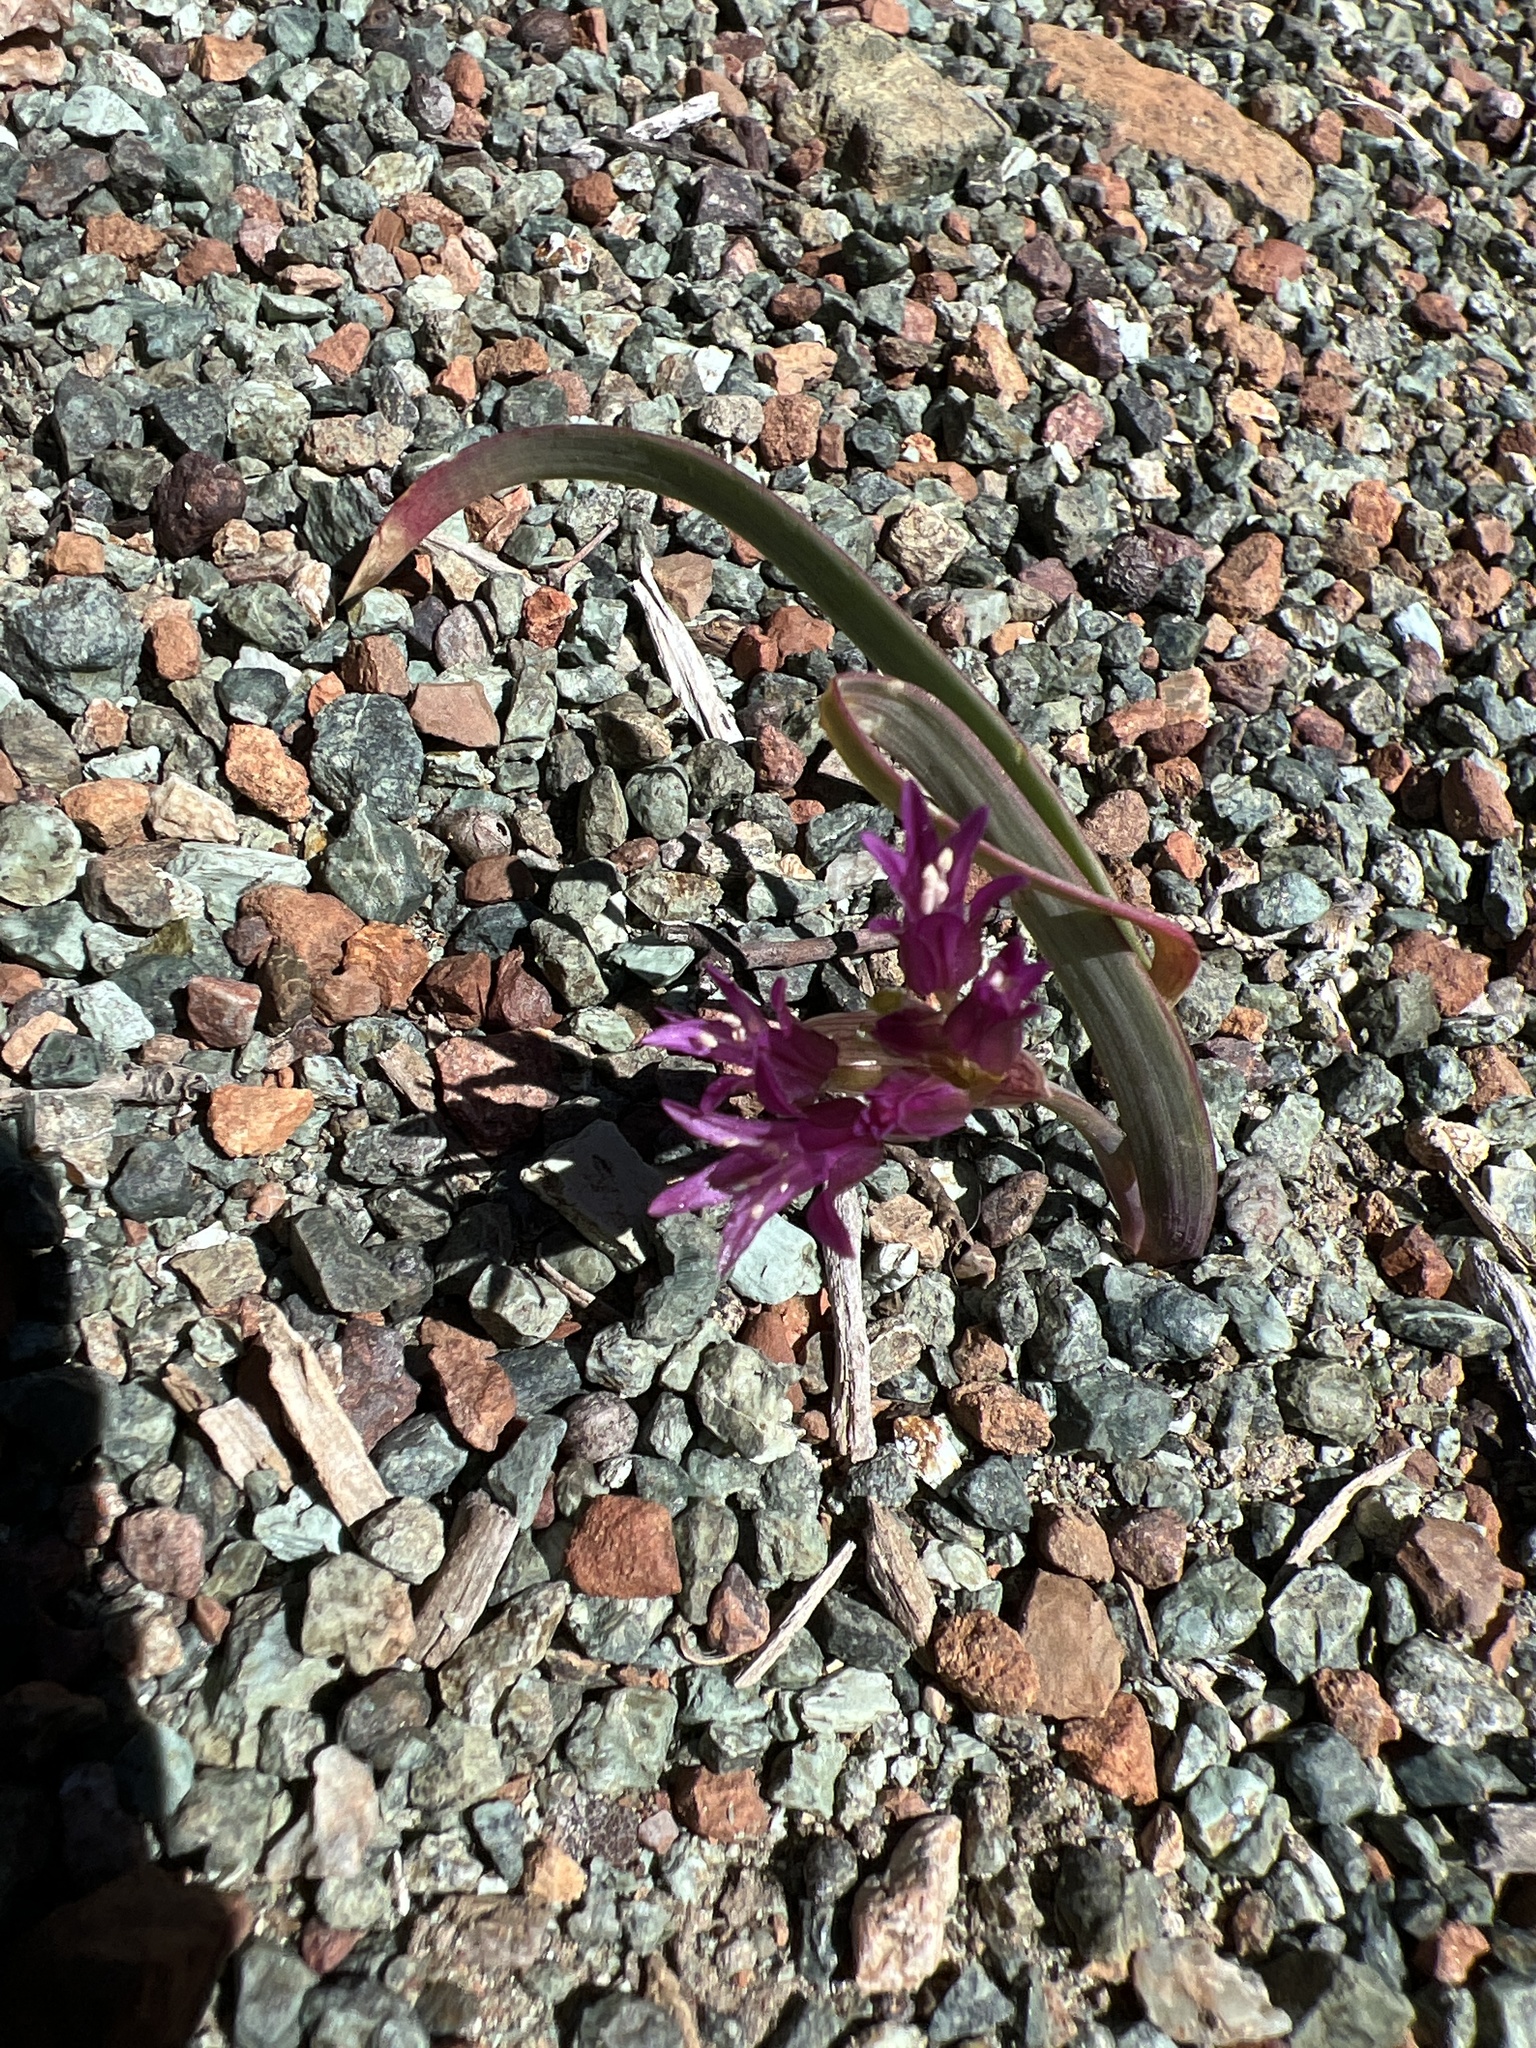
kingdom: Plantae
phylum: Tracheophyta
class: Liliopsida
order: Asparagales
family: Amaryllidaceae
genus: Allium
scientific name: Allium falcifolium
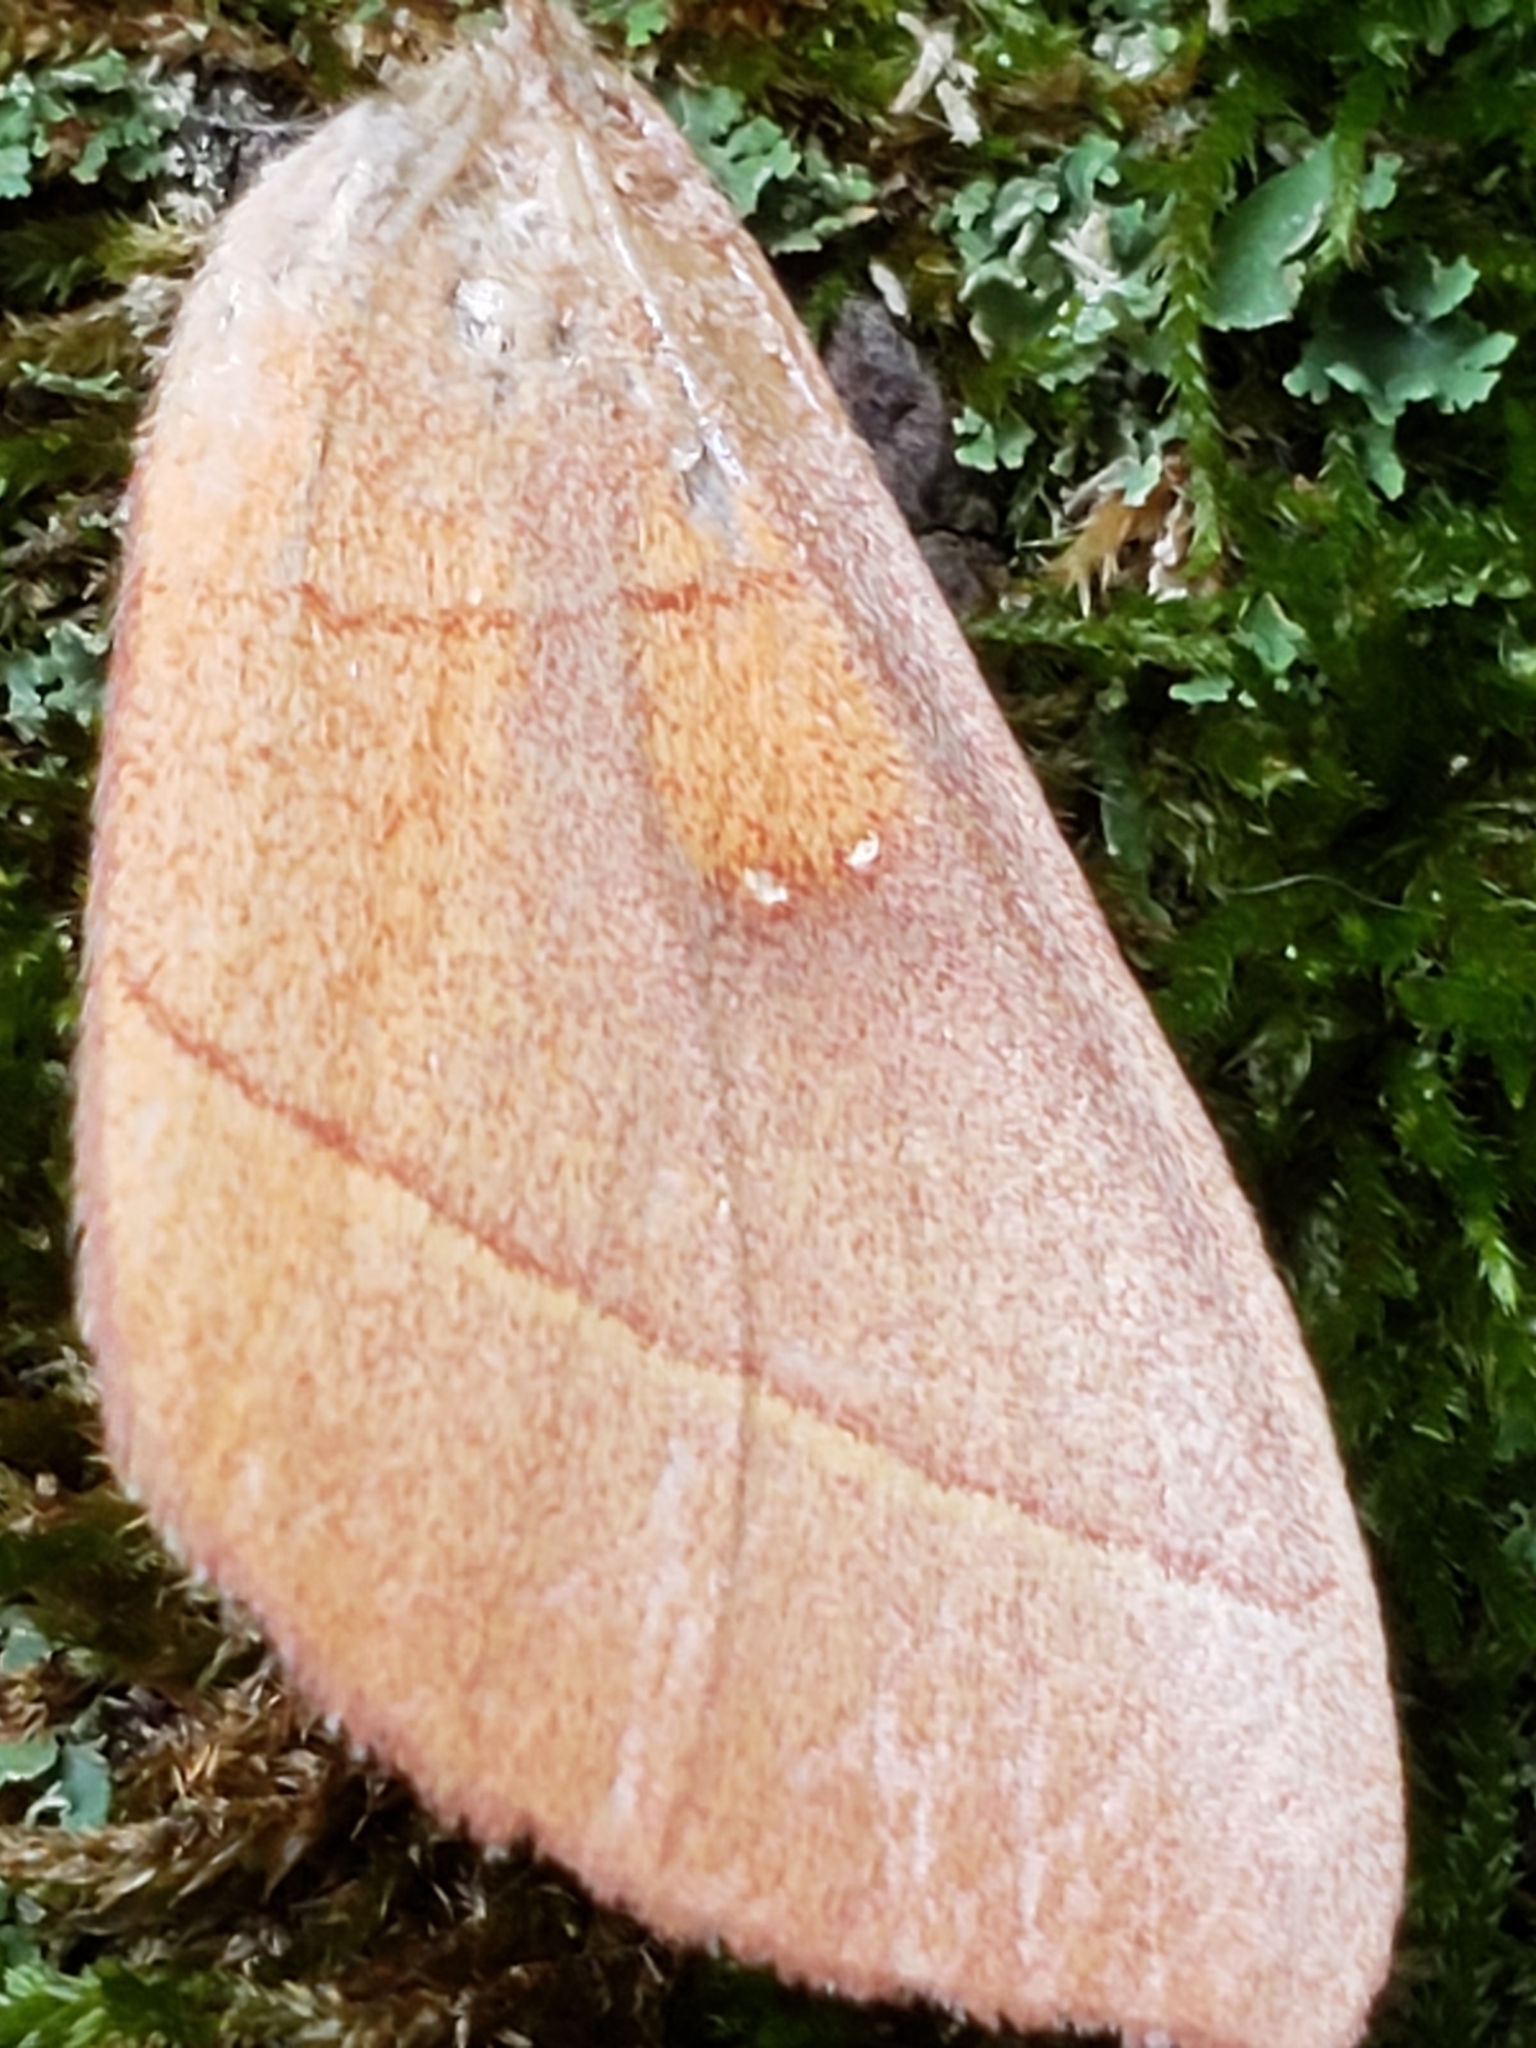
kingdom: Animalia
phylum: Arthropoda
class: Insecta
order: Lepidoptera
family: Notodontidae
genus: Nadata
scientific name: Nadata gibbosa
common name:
============
**Stated goal**
Can you arrange the lines of all the records above as a JSON list of strings, one string per line, with blank lines skipped and the pictures left out?

**Exercise answer**
[
  "kingdom: Plantae",
  "phylum: Tracheophyta",
  "class: Liliopsida",
  "order: Asparagales",
  "family: Amaryllidaceae",
  "genus: Allium",
  "scientific name: Allium falcifolium",
  "kingdom: Animalia",
  "phylum: Arthropoda",
  "class: Insecta",
  "order: Lepidoptera",
  "family: Notodontidae",
  "genus: Nadata",
  "scientific name: Nadata gibbosa",
  "common name:"
]